Text under study:
++++++++++

Confusion Corner: Highlights of the past year

    Here find ourselves at the end of another academic year at the College of William and Mary in Virginia. We have arrived at the time when seniors make one last desperate attempt to get laid, juniors freak out about having to declare for graduation, sophomores lose it about having to choose a major, and freshmen get drunk like college will never end. It is only appropriate that we take a moment on this, most sacred of all days, Blowout (or “Last Day of Classes” as AMP so sanitarily puts it), to pause and reflect on the year gone by.

    What can one say about the Living Wage Coalition? We watched them win our support, promptly lose our support, and then sit in a building for a while. No one doubts their conviction nor the suggestion that everyone deserves a fair wage. But I’m sick of being harassed as I walk across the Terrace. No, I do not have a dollar to donate to the cause, and no, I do not want to hear about the plight of the average custodial employee. I just want to order my Quiznos in peace without being made to feel like Hitler for not signing your petition. Even College President Taylor Reveley is against you, and Reveley loves everybody: He’s like Santa Claus. At any rate, we can all say we witnessed the year of the LWC, and next year when they’ve stopped caring, we can all say, “What? What the hell is the LWC?”

++++++++++

Information supplied:
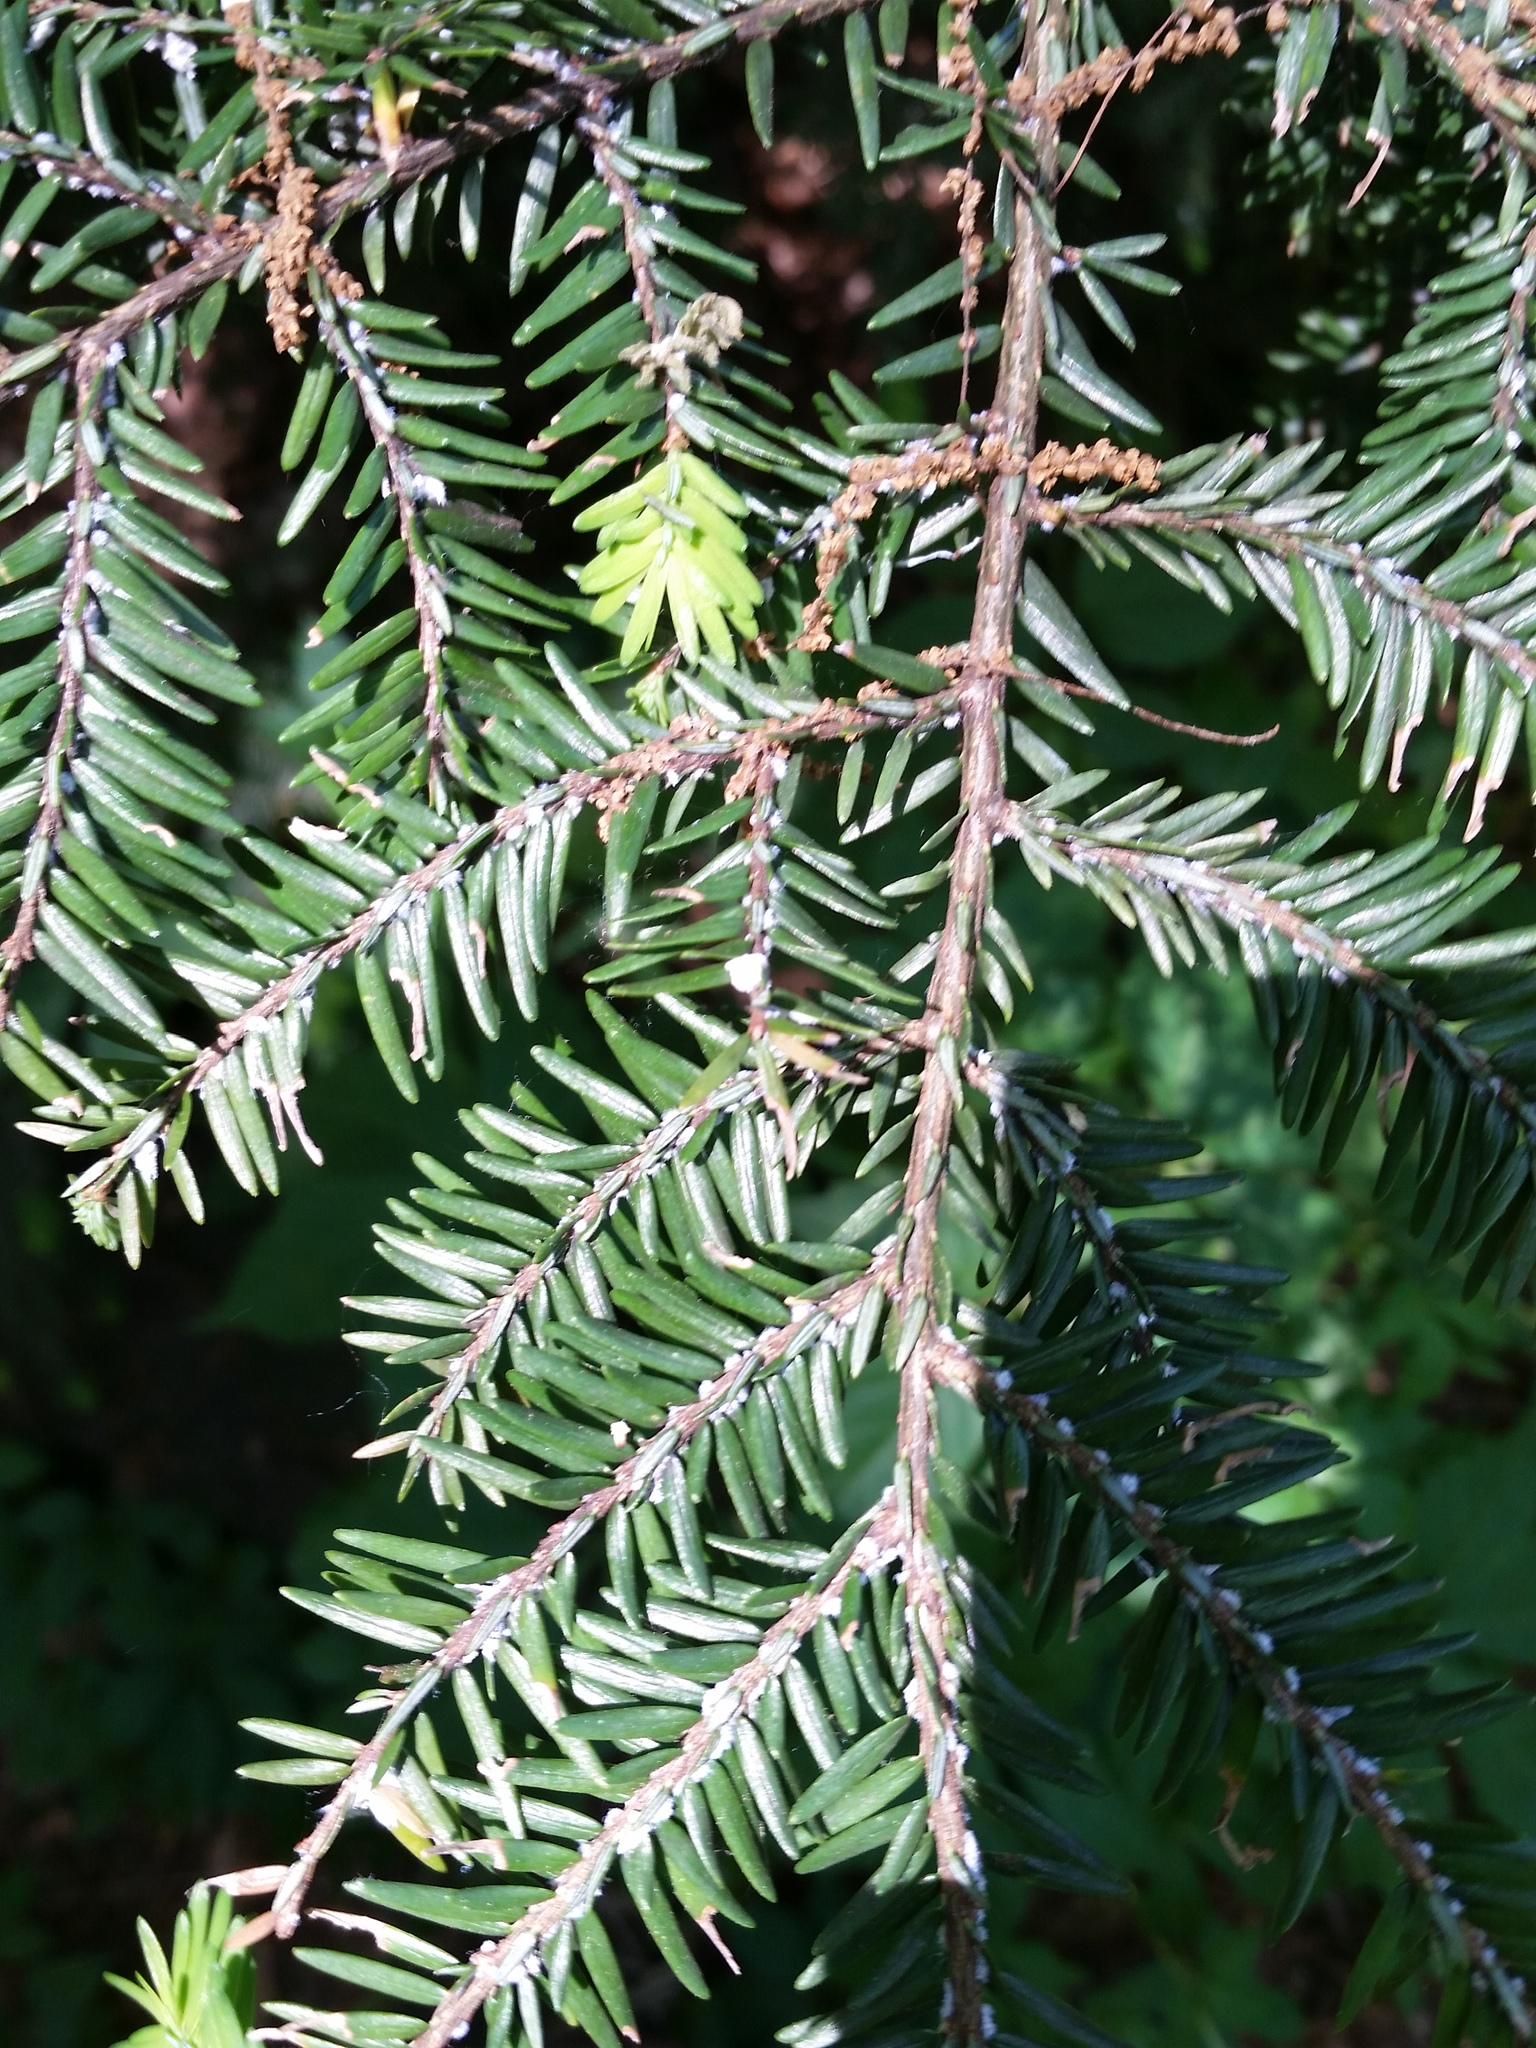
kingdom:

++++++++++

Exercise goal: Please reproduce the entire column reviewing the year at William and Mary, from its headline through its final line.

Response area:
Confusion Corner: Highlights of the past year

    Here find ourselves at the end of another academic year at the College of William and Mary in Virginia. We have arrived at the time when seniors make one last desperate attempt to get laid, juniors freak out about having to declare for graduation, sophomores lose it about having to choose a major, and freshmen get drunk like college will never end. It is only appropriate that we take a moment on this, most sacred of all days, Blowout (or “Last Day of Classes” as AMP so sanitarily puts it), to pause and reflect on the year gone by.

    What can one say about the Living Wage Coalition? We watched them win our support, promptly lose our support, and then sit in a building for a while. No one doubts their conviction nor the suggestion that everyone deserves a fair wage. But I’m sick of being harassed as I walk across the Terrace. No, I do not have a dollar to donate to the cause, and no, I do not want to hear about the plight of the average custodial employee. I just want to order my Quiznos in peace without being made to feel like Hitler for not signing your petition. Even College President Taylor Reveley is against you, and Reveley loves everybody: He’s like Santa Claus. At any rate, we can all say we witnessed the year of the LWC, and next year when they’ve stopped caring, we can all say, “What? What the hell is the LWC?”